A política europeia de “externalizar” o “problema” dos imigrantes foi decidida numa recente conferência de dirigentes dos países da UE em que a Itália conseguiu liderar a iniciativa porque nenhuma grande potência conseguiu apresentar uma alternativa que sirva qualquer um dos seus interesses reacionários. Moralmente, nenhuma delas pode fornecer o que a maioria das pessoas reconheceria ser a única resposta aceitável à simples questão expressa no cartaz de um grupo de salvamento: “Vejo um homem que se está a afogar. Digo-lhe que já temos pessoas pobres no meu país, ou salvo a vida dele?” Materialmente, isto acontece porque esta “crise” é um concentrado da situação em que se encontra o mundo inteiro. O fator subjacente é a grotesca divisão do globo em países opressores e oprimidos e o funcionamento convulsivo do sistema imperialista em que um punhado de capitalistas monopolistas baseados em potências imperialistas rivais angaria uma riqueza antes inimaginável através da exploração da grande maioria das pessoas do mundo.

A “crise migratória” não pode ser resolvida sem se derrubar este sistema o mais rapidamente possível. Como escreveu o Grupo do Manifesto Comunista Revolucionário (Europa): “A verdade é que é impossível que um punhado de países ricos beneficie e imponha o atraso e a pobreza numa tão grande parte do mundo, sem ter de enfrentar as consequências dessa dominação.” Os imperialistas não têm nenhuma maneira efetiva de enfrentar essas consequências a não ser através da violência direta e indireta contra as pessoas dentro e vindas de países oprimidos, uma violência que muitas pessoas nessas “pátrias” são ensinadas não só a tolerar mas a acolher. Mesmo quando o número de migrantes decai drasticamente, cada vez mais pessoas pouco beneficiadas nos países ricos são levadas a ver os imigrantes, reais ou imaginários, como uma ameaça a uma ordem moral retrograda, a um tecido social reacionário e aos privilégios percebidos associados a essa ordem mundial. Elas estão entre as principais fontes que alimentam a viragem à direita e a vertiginosa ascensão do fascismo na Europa.

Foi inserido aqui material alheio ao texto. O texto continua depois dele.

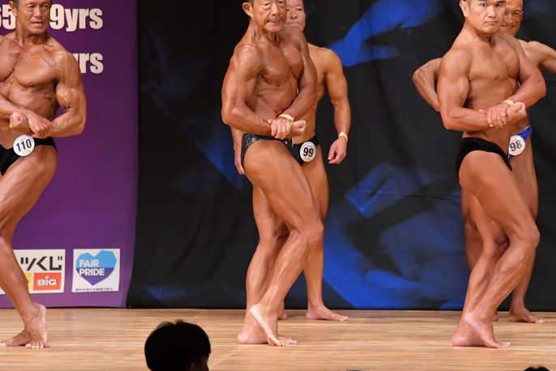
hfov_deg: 6.4
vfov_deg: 4.3
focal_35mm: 322
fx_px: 4972
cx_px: 243
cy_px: 166
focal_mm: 190
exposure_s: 1/400
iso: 5600
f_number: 5.6
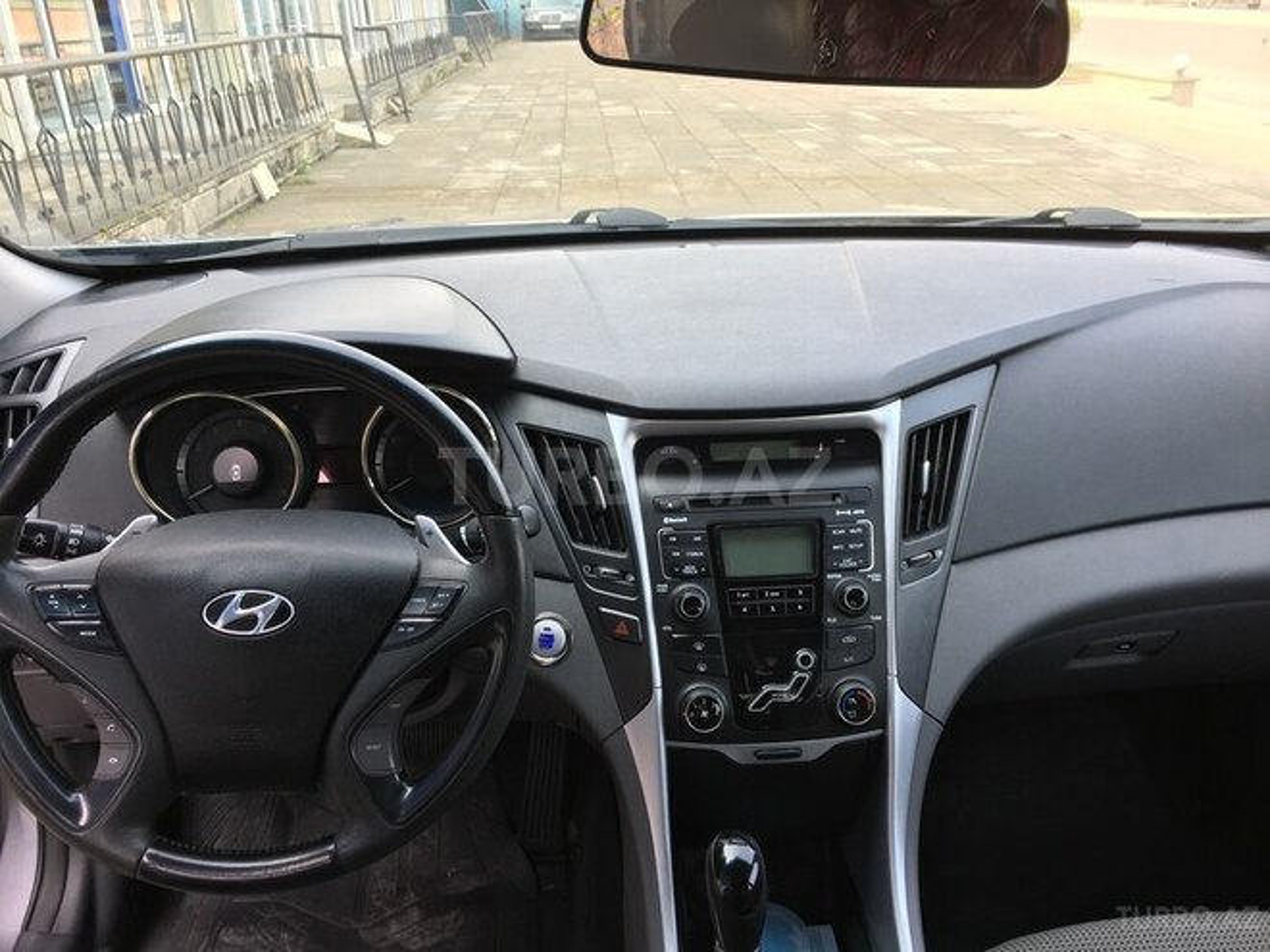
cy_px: 476
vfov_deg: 48.2
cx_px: 635
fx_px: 1064
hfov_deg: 61.7
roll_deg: +3.7
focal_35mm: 29
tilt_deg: -23.1
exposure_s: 1/100
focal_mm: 4.15
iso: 32
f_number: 2.2
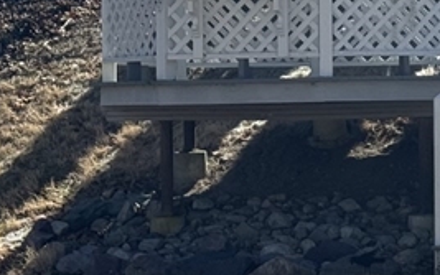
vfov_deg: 6.7
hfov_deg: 10.4
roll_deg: +0.3
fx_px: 2339
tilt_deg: +2.0
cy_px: 46
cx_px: 618
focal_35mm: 195
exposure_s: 1/2833
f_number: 1.78
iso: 64
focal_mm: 6.76
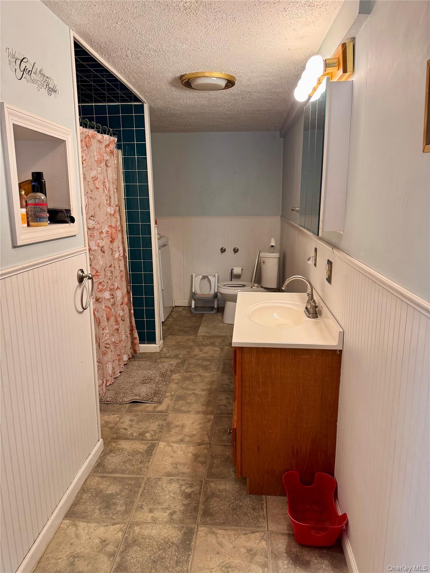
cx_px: 215
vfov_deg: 71.6
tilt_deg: -12.8
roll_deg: +0.6
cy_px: 286
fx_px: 398
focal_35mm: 24
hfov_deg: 56.8
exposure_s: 1/60
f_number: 1.78
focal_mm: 6.76
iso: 160
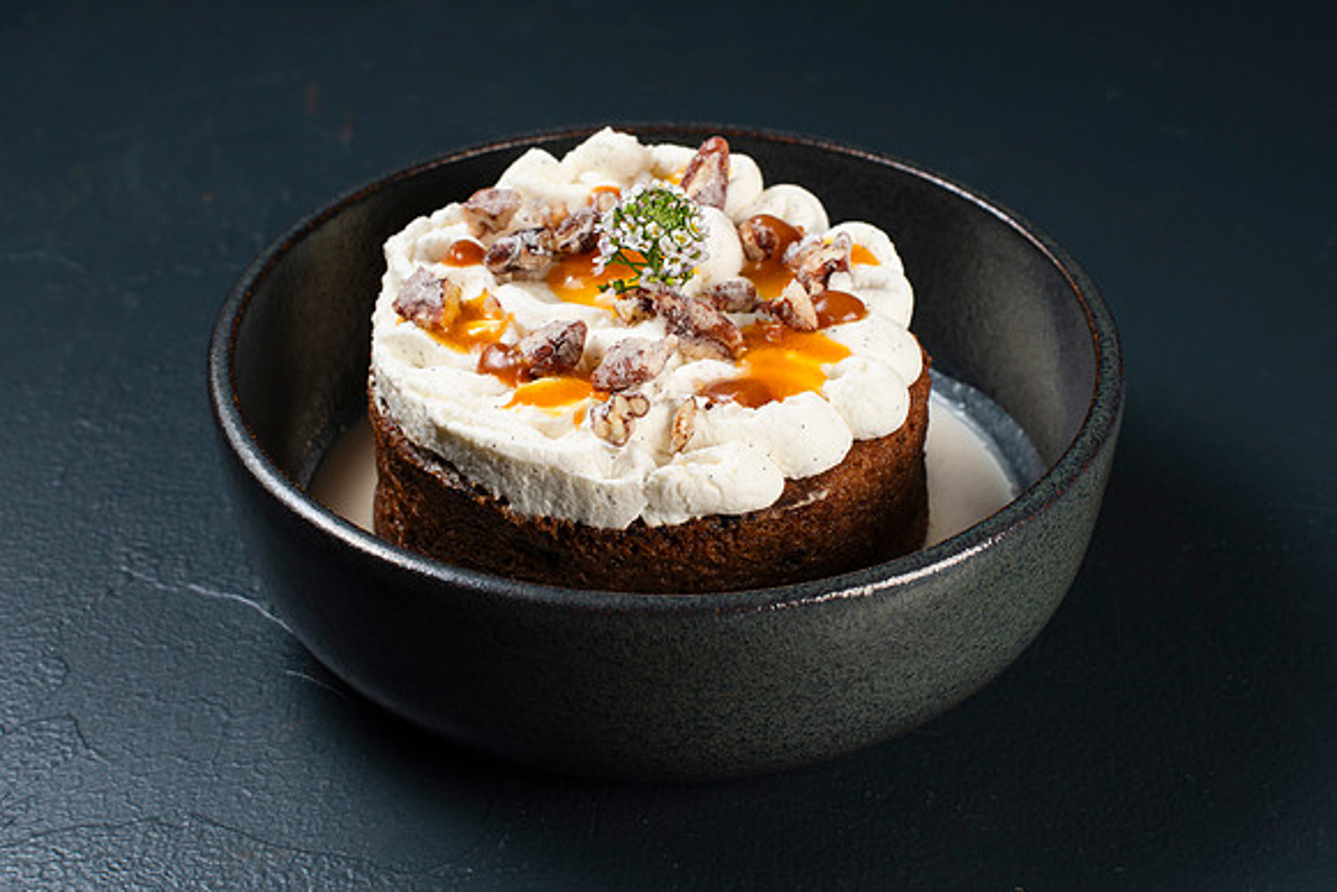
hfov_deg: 28.7
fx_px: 2613
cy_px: 436
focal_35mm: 70
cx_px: 657
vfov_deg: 19.4
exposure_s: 1/250
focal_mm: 50
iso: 200
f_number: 8
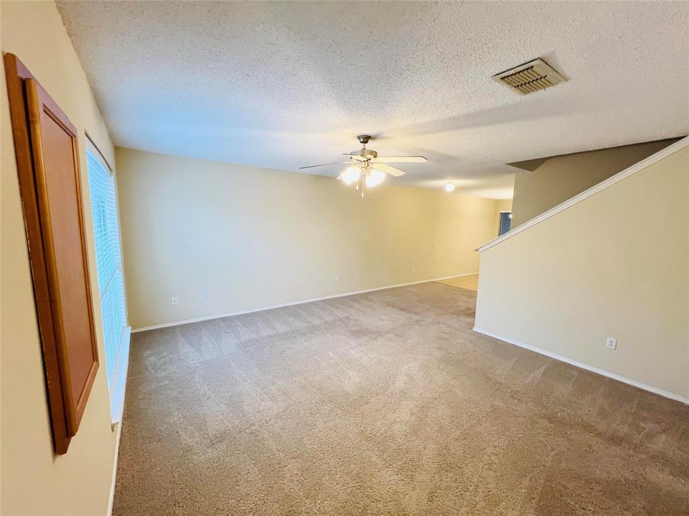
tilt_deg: -8.4
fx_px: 259
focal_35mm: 13
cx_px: 344
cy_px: 258
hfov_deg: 106.2
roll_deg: -1.1
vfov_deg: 89.9
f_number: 1.8
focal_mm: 1.57
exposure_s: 1/60
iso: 125
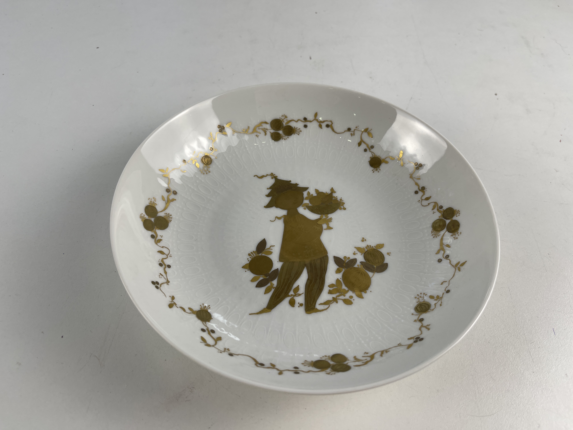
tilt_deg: -52.4
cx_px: 286
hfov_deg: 69.4
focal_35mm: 25
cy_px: 215
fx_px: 414
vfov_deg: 54.9
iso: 32
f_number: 1.6
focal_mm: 5.1
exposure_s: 1/284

O anterior Ministro do Interior de Angela Merkel, Thomas de Maiziere, incentivou entusiasticamente a Guarda Costeira líbia, mesmo num momento em que a “Mãe Merkel” era elogiada como amiga dos imigrantes, porque isso “dissuadia” as pessoas de arriscarem a vida no mar. Mas longe estão os dias em que todos os que estavam no poder falavam em termos “humanitários”. O novo governo de Merkel está dividido. O seu atual Ministro do Interior, Horst Seehoffer, que ela nomeou para estabilizar a coligação governamental face à ascensão ao parlamento do partido fascista AfD, está muito mais perto do italiano Salvini do que de Merkel. Isto deixou o governo francês de Emmanuel Macron – que também tem aprovado legislação anti-imigrantes, enviado repetidamente a polícia para destruir os campos e os pertences dos migrantes e criminalizado a ajuda aos migrantes – a ser considerado o principal contrapeso europeu a Itália, apesar de fazer os seus próprios acordos com os centros reacionários do poder na Líbia.

Como resultado desta tempestade política perfeita, a convergência de muitos fatores diferentes, a Líbia transformou-se num faminto remoinho que arrasta inúmeros africanos e outras pessoas para as profundezas do sofrimento.